I'm hardly a Microsoft fanboy but this is ridiculous.

That's some really nice FUD you have there...

First of all, the update is OPTIONAL [msdn.com]. The only thing that is "pushed" to the client via Windows Update is an installer shim. When it runs it prompts the user and asks them if they would like to install an update for IE. They can say Yes, No, or Ask Me Later.

Second, guess what I was greeted with this morning when I came in to work? It was a Firefox dialog saying that I was already updated to the new version and would I like to restart firefox so the changes could take effect. How is this really any different? Does anybody have knowledge that version 2.0 of Firefox won't be pushed this way, just like version 1.5.0.5 was today?

Could IE7 have bugs? It almost certainly does... but the fact of the matter is that it has some very important security related design changes and fixes that will make Windows users safer. If large e-commerce sites are worried about how their pages will display in IE7, why don't they download a copy of the freely available beta and test it [msdn.com]?

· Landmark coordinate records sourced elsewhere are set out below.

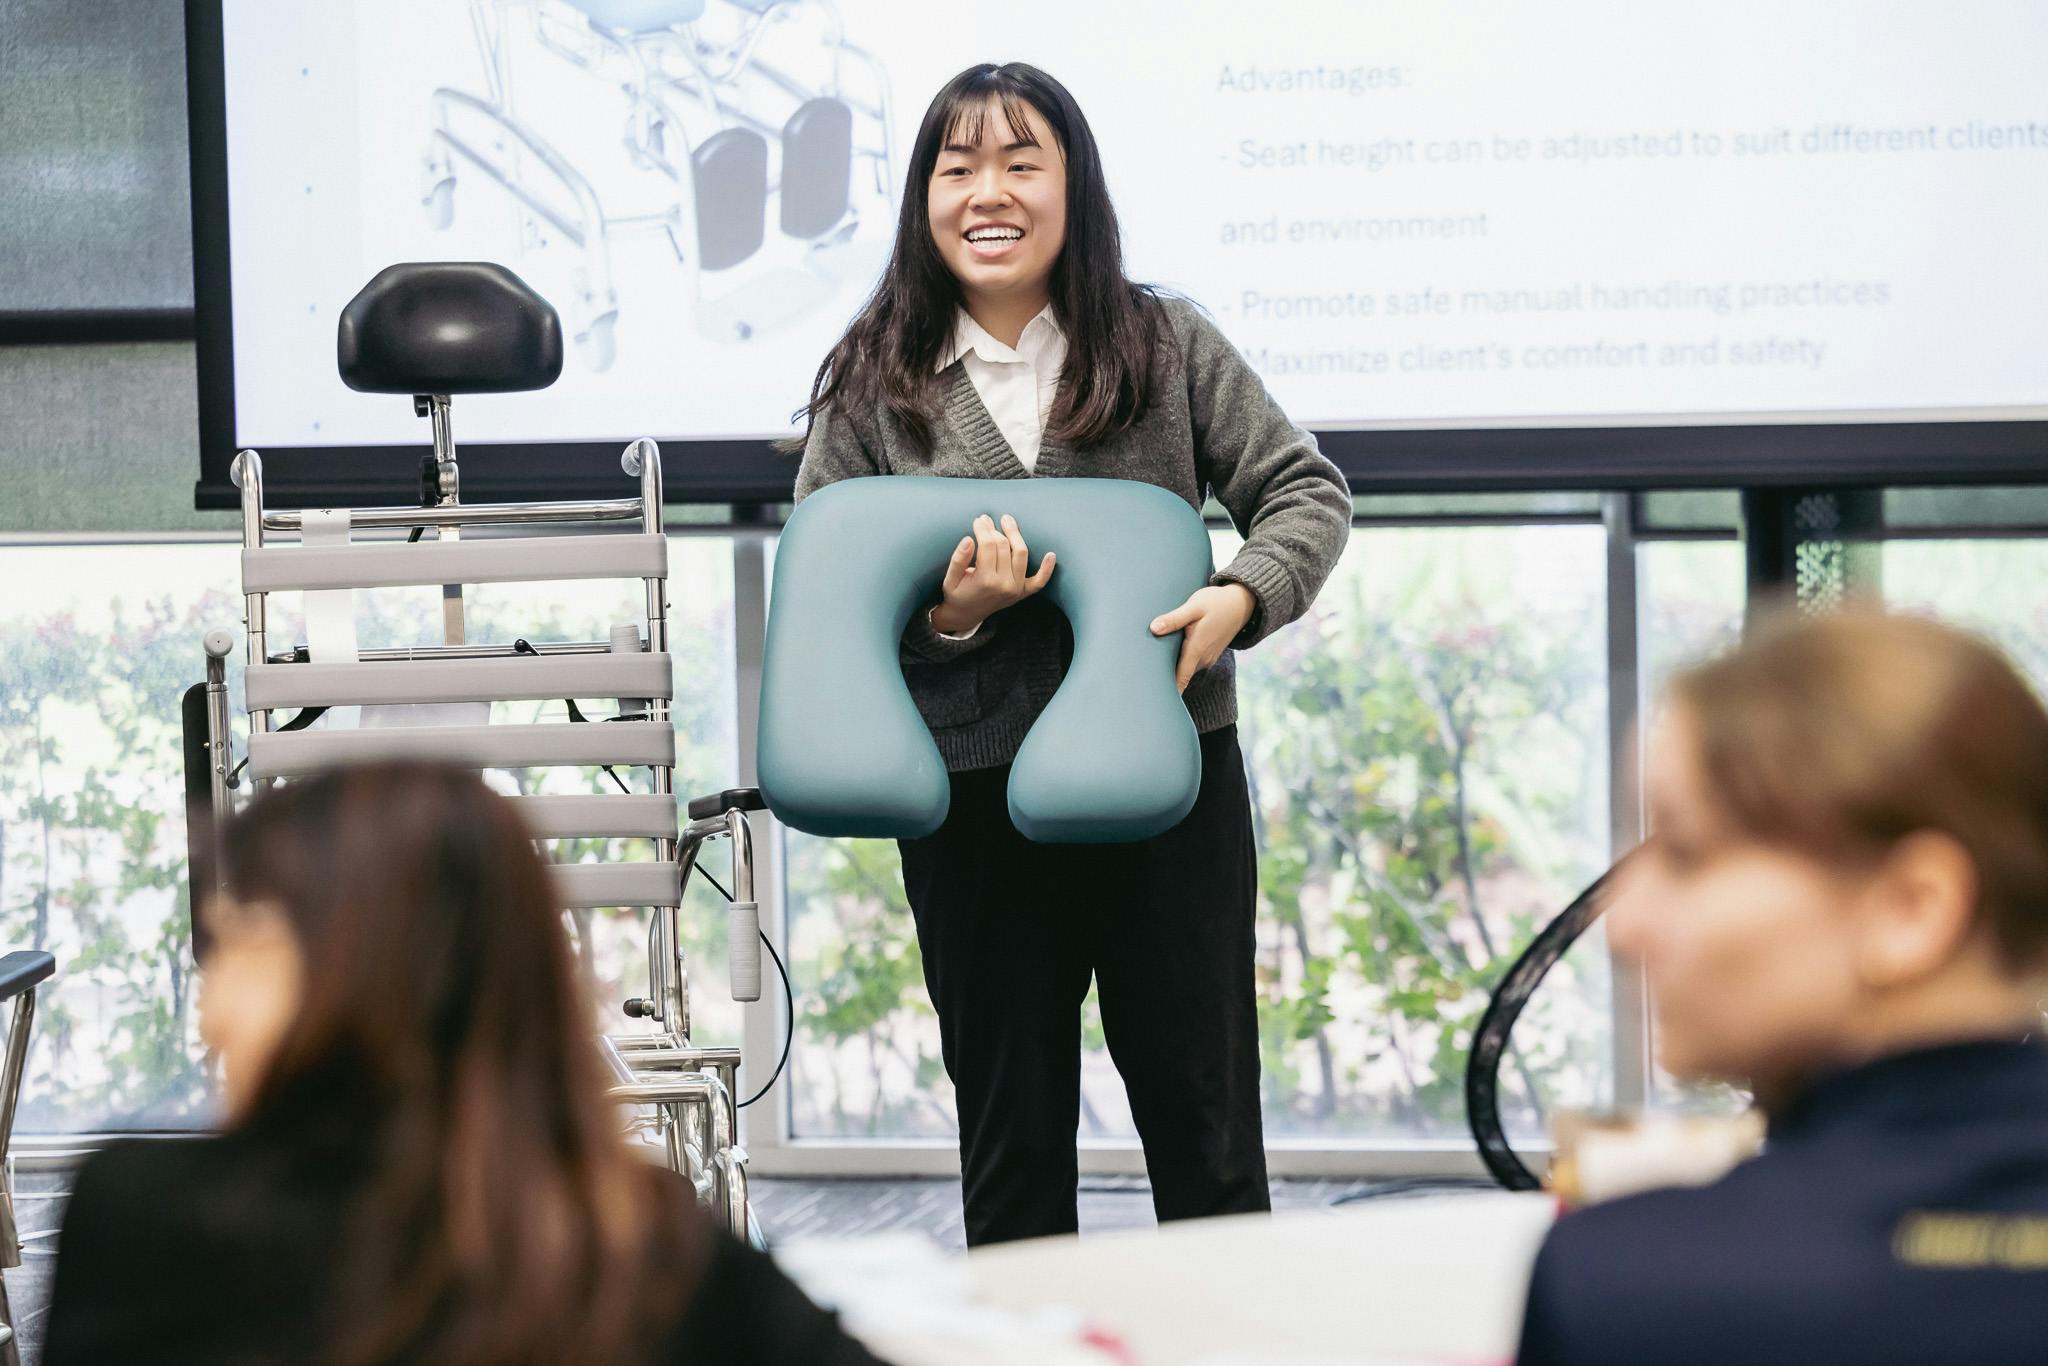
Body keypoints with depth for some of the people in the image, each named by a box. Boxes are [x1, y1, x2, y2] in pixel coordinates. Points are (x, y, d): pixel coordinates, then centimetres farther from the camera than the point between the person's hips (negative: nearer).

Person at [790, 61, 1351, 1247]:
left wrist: (1241, 598, -14)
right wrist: (945, 618, -15)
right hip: (976, 801, 1)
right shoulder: (872, 385, 3)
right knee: (1012, 1133, 10)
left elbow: (1307, 491, 6)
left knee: (1203, 1112, 7)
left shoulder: (1166, 346, 2)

Microsoft's decision to push IE7 out via Windows Update is a good one not just because of the security reasons, but because it will move a huge percentage of the people on the web to a browser with far better standards support [msdn.com]. The lag time between standards adoption will be dramatically reduced. Let's face it, a big reason that many sites aren't standards compliant today is because of IE. If Microsoft simply offered it as a download on their web site it would take years for adoption to reach high enough levels to stop coding for IE6.

The W3Schools suggest otherwise

Ok.. so Miscrosoft is forcing IE 7 on us.
Obviously they fear that people wouldn't want to download it themselves.

The W3Schools stats suggest otherwise:

July IE 7 1.9% Opera 1.4% Browser Statistics [w3schools.com]

The only movement I see is from IE6 to IE7. The "alternative" browsers stand pretty much where they did last November.